→ **Metin parçası**:
══════
Sami Kohen

Sami Kohen

skohen@milliyet.com.tr

Tüm Yazıları
Haberin Devamı


Türkiye’de haftalardan beri AB ile ilgili tüm tartışmalar, siyasal konular üzerinde odaklandı.
Kuşkusuz temel siyasal kriterler, AB ile müzakere sürecinin başlaması için "olmazsa olmaz" sayılan, mutlaka yerine getirilmesi gereken şartlardır. Ne yazık ki Türkiye Ulusal Programı kabul ettiği günden beri hep bunu konuşuyor ve AB yolundaki bu engeli bir türlü aşamıyor. Umarız bugün Çankaya’daki zirvede bir çıkış yolu bulunur...
AB’nin Türkiye için - belki diğer birçok üye ve aday ülkelerden çok - siyasal bir anlamı var. Bu, Türkiye’nin çağdaşlaşması, uygar ülkeler safında yer alması vizyonu ile doğrudan bağlantılıdır.
Ancak, bu ideal sadece - demokrasi, özgürlük gibi - siyasal reformları değil, aynı zamanda - ve özellikle - ekonomik atılımları da içeriyor. Diğer bir deyişle AB’nin esas cazibesi, hızlı kalkınma, yüksek refah gibi ekonomik alandaki olanaklarıdır.
***
TÜRKİYE, AB ile siyasal uyum sağlama konusundaki hararetli tartışmaları arasında, işin ekonomik yanını nerede ise unutmuş veya bunu geri plana itmiş bulunuyor.
══════
Bazı satırlar
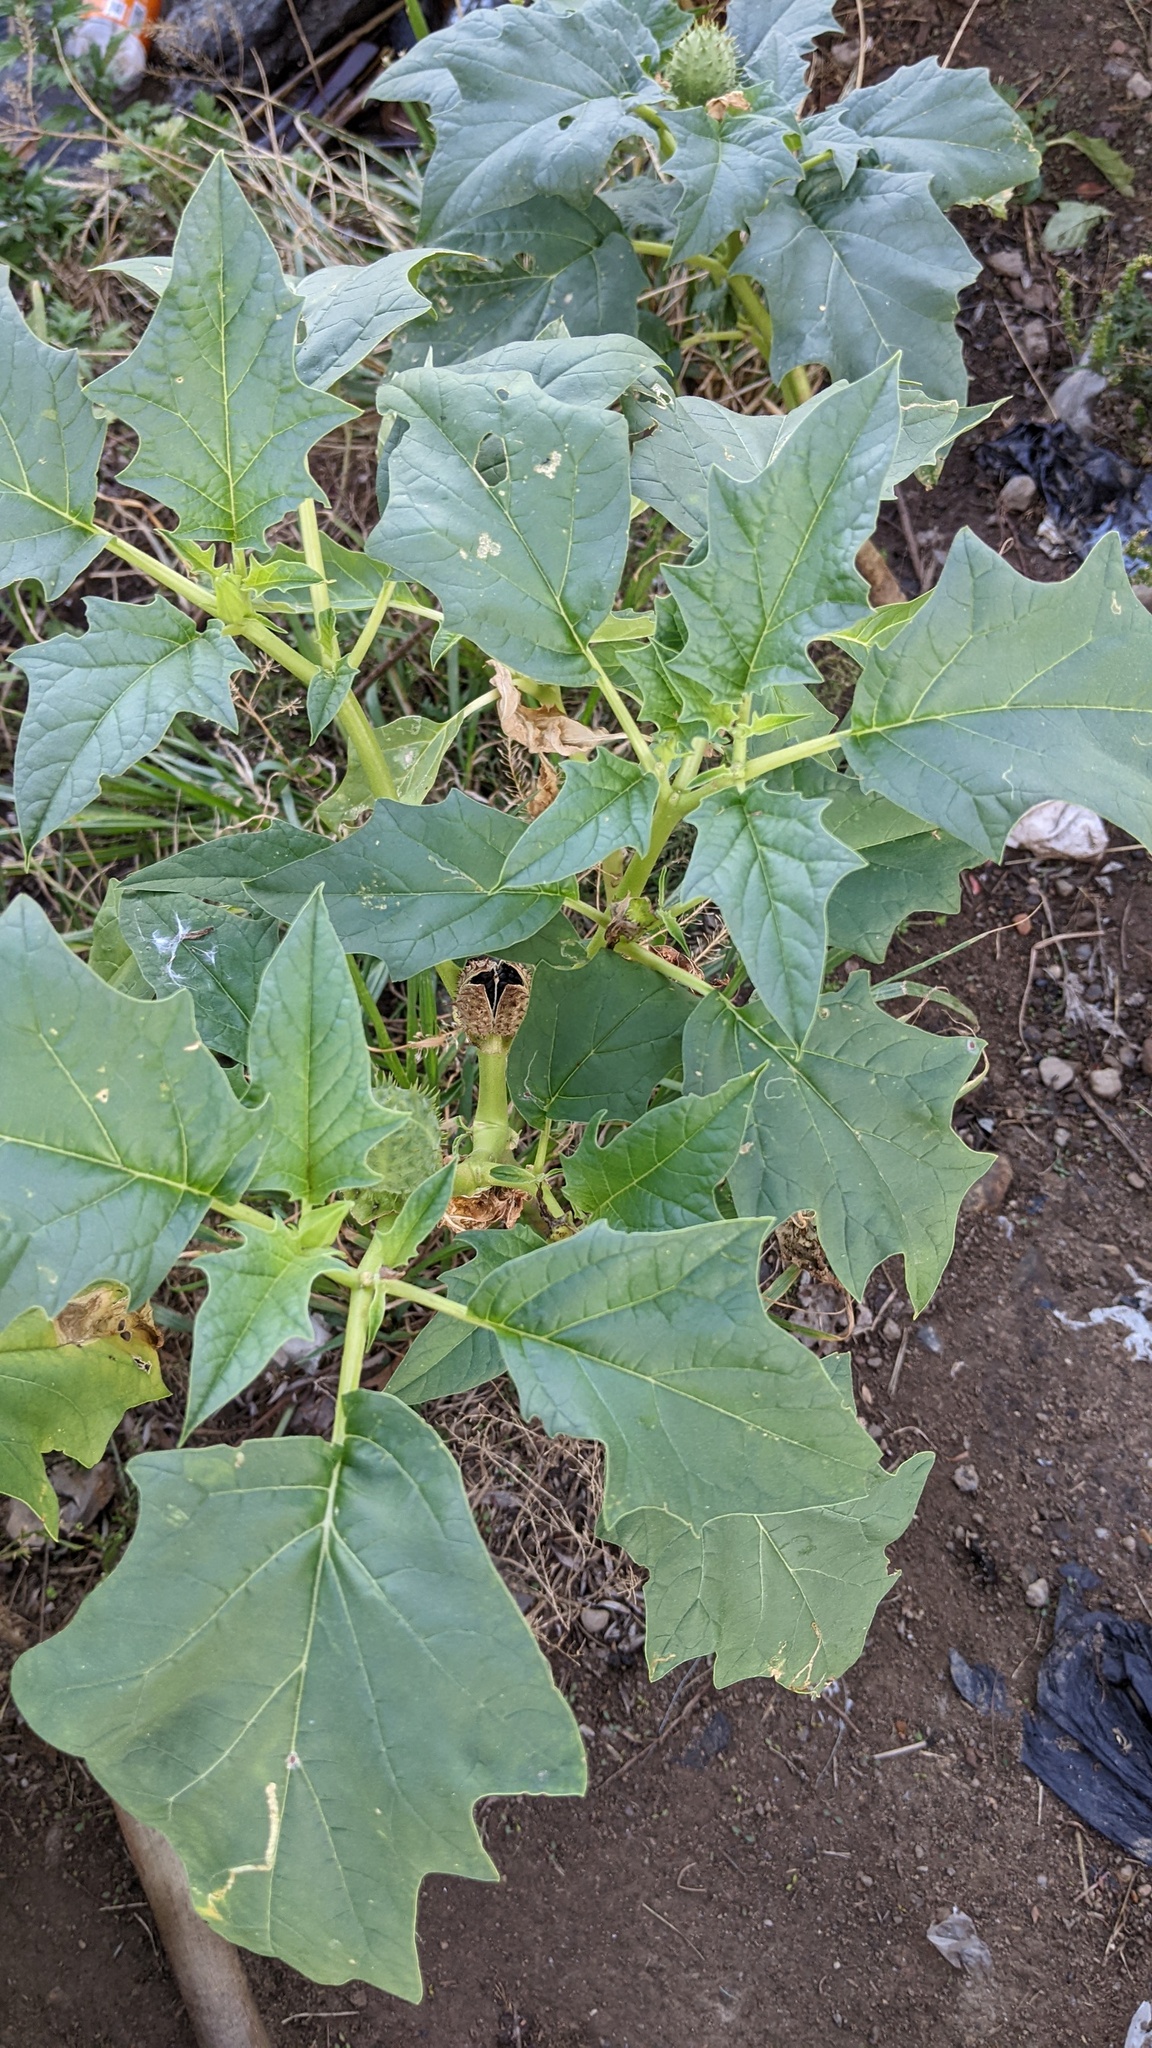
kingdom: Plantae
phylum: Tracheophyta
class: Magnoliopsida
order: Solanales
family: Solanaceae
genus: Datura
══════
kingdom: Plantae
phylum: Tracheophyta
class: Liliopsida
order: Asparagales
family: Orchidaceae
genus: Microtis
══════
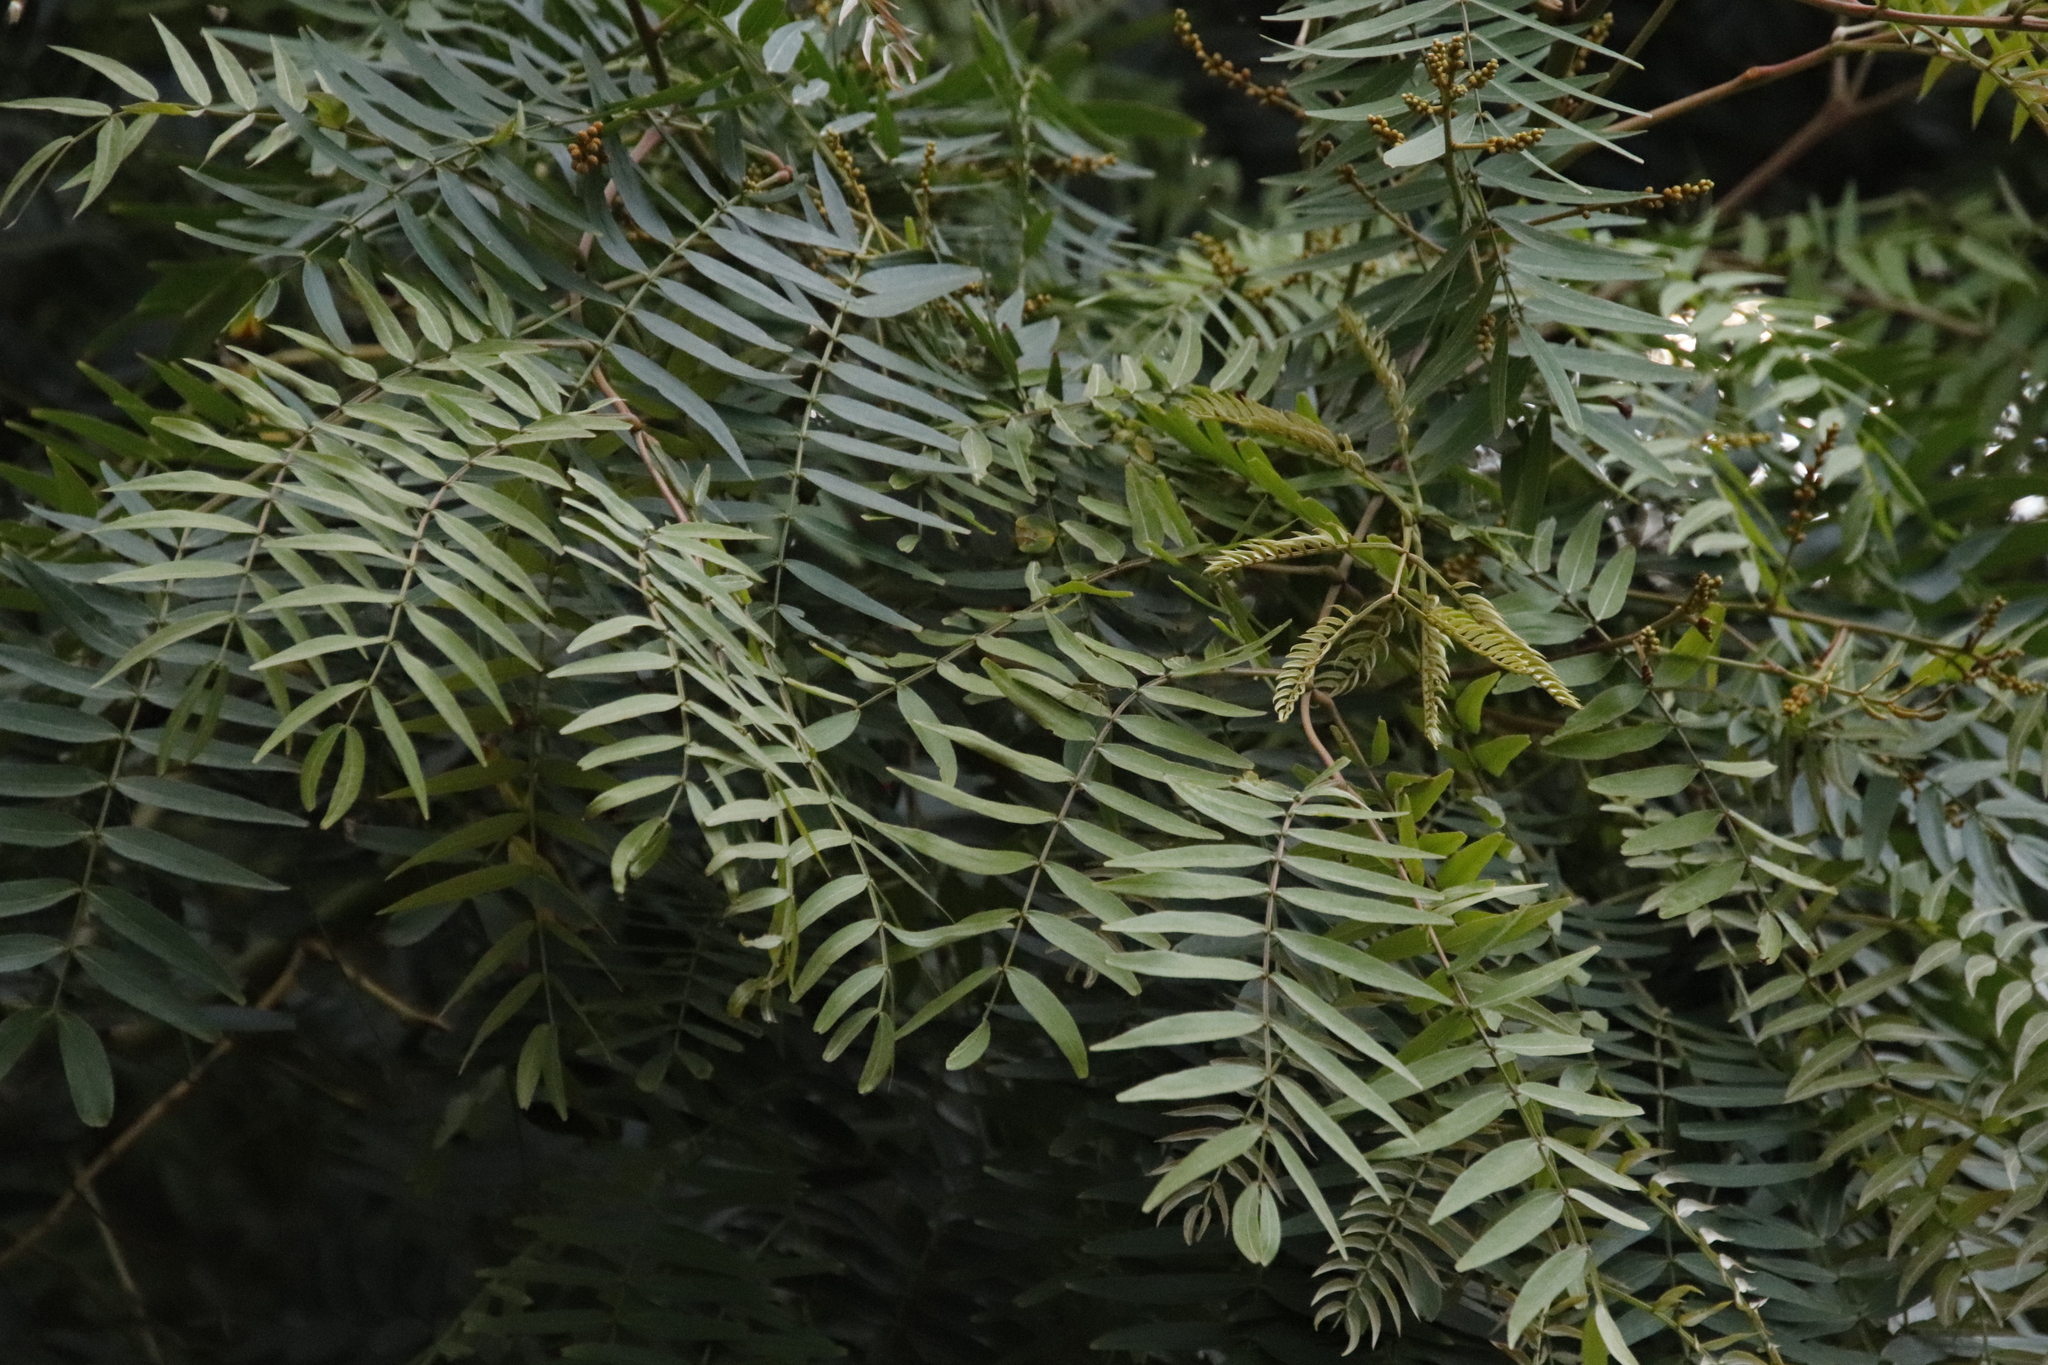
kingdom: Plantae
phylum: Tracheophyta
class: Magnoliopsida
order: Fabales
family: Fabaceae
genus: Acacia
══════
→ **Görev yönergesi**: Türkiye ve AB üzerine olan metni iki cümlede özetleyin. Bu satırlar başka bir kaynaktan alınmıştır.

→ **Alıştırma yanıtı**: Türkiye'de haftalardır AB tartışmaları siyasal konular üzerinde toplanıyor; temel siyasal kriterler müzakere sürecinin başlaması için mutlaka yerine getirilmesi gereken şartlar olsa da AB'nin asıl çekiciliği hızlı kalkınma ve yüksek refah gibi ekonomik olanaklardır. Türkiye, siyasal uyum konusundaki hararetli tartışmalar arasında işin ekonomik yanını neredeyse unutmuş ya da geri plana itmiştir.